Особенно возмутительна фраза: "Войска теряют доверие к
своему командованию". Кого он имеет в виду? Не себя же,
разумеется, и не своих подчиненных - генералов и офицеров.
А кого-то повыше. Бока, Браухича? Но их уже нет. Может,
Йодля, Гальдера? Или самого фюрера? Нет, он просто
паникер. Он растерялся, этот Гудериан. Поддался общему
настроению. Ему надо основательно прочистить мозги.
Адъютант доложил, что в приемной дожидается
командующий второй танковой армией. Гитлер резко вскинул
голову и уставился на адъютанта застывшими, оледенелыми
глазами. После паузы произнес громко и отрывисто:
– Пусть войдет.
Гудериан вошел в кабинет стремительно, щелкнув
каблуками и выбросив вперед руку, доложил о прибытии.

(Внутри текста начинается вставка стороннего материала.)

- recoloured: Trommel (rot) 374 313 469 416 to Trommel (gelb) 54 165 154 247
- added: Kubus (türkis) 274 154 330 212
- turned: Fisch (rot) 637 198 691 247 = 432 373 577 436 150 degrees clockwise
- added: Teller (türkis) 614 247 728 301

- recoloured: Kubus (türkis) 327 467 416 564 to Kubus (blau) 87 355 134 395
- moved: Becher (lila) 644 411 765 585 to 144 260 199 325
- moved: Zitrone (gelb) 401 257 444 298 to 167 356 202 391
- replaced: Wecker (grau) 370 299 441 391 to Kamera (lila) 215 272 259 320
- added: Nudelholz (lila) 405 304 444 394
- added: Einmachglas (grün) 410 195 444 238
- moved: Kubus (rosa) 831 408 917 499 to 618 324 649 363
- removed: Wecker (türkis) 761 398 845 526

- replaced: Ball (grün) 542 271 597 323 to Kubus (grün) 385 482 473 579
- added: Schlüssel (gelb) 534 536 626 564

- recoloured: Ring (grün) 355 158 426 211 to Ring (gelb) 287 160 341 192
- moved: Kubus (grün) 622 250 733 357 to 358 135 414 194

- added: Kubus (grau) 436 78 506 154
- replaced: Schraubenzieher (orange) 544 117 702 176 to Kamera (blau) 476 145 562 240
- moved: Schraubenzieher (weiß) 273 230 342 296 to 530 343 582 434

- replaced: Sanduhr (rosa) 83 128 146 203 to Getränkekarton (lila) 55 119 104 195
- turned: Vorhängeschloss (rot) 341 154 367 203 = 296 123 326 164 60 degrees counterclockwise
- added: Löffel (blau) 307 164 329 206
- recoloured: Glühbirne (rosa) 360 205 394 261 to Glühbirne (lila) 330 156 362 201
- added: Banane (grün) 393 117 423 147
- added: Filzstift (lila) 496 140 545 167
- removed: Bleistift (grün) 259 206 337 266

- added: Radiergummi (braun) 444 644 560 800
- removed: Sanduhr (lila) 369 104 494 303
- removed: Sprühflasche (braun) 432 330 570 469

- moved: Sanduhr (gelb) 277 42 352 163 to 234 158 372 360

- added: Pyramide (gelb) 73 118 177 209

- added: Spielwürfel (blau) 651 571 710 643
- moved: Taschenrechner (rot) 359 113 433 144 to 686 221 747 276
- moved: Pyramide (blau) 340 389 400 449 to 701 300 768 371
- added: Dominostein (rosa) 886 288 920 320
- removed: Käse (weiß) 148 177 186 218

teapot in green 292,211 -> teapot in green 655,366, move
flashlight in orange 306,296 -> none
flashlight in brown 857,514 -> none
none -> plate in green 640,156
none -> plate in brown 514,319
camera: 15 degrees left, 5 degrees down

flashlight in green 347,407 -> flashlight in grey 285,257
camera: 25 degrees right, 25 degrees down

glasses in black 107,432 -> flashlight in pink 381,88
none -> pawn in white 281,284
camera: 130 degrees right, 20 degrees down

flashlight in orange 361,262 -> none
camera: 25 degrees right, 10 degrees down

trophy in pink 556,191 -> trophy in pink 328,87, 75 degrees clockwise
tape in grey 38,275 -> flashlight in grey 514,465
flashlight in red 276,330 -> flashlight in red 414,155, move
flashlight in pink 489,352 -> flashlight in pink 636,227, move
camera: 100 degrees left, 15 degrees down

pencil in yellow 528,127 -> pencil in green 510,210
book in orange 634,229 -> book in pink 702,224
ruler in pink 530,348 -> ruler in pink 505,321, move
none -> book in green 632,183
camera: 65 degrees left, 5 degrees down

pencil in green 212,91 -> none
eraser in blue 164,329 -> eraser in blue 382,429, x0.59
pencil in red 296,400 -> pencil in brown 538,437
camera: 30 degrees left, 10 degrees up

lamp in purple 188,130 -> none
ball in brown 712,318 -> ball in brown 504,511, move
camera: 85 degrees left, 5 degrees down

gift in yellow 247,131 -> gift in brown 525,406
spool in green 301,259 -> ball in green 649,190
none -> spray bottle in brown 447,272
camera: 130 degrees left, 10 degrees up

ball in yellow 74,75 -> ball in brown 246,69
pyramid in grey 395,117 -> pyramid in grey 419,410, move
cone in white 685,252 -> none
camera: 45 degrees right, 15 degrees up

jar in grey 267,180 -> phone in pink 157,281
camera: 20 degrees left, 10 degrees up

Гитлер некоторое время смотрел на него молча, изучающе,
потом подошел поближе и, глядя в упор, спросил, не повышая
голоса:
– Что происходит, Гейнц?
Этот тихий голос и покровительственная фамильярность
озадачили Гудериана и бросили семена какой-то пусть слабой,
но все-таки надежды. Он понимал, что вызов в ставку в такое
трудное время не предвещает ничего хорошего, и готовил себя
к самому худшему, зная безумный нрав фюрера, который без
сожаления отстранил от командования когда-то любимых им
фельдмаршалов. Гудериан начал осторожно и глухо:
– Положение угрожающее, мой фюрер. Вторая танковая, -
он хотел сказать "отходит", но не решился и сказал: - не в
состоянии дальше...
– Я спрашиваю, что с вами происходит, Гудериан? -
злобно перебил его Гитлер и покраснел.
– Я не узнаю вас... Это
верно, что вы потеряли доверие у своих подчиненных? Войска
вам не доверяют?
Гитлер круто повернулся и пошел к письменному столу,
на котором лежали донесения Гудериана и последняя сводка с
фронта. Он взял со стола бумажку и, тряся ее в воздухе, с
раздражением кричал:
– Вы обвиняете во всем пехоту, которая, по вашим
словам, утратила боеспособность. А вы? Ваши танки... не
утратили боеспособности? В таком случае почему вы не
поддерживаете пехоту, почему не наносите контрудары?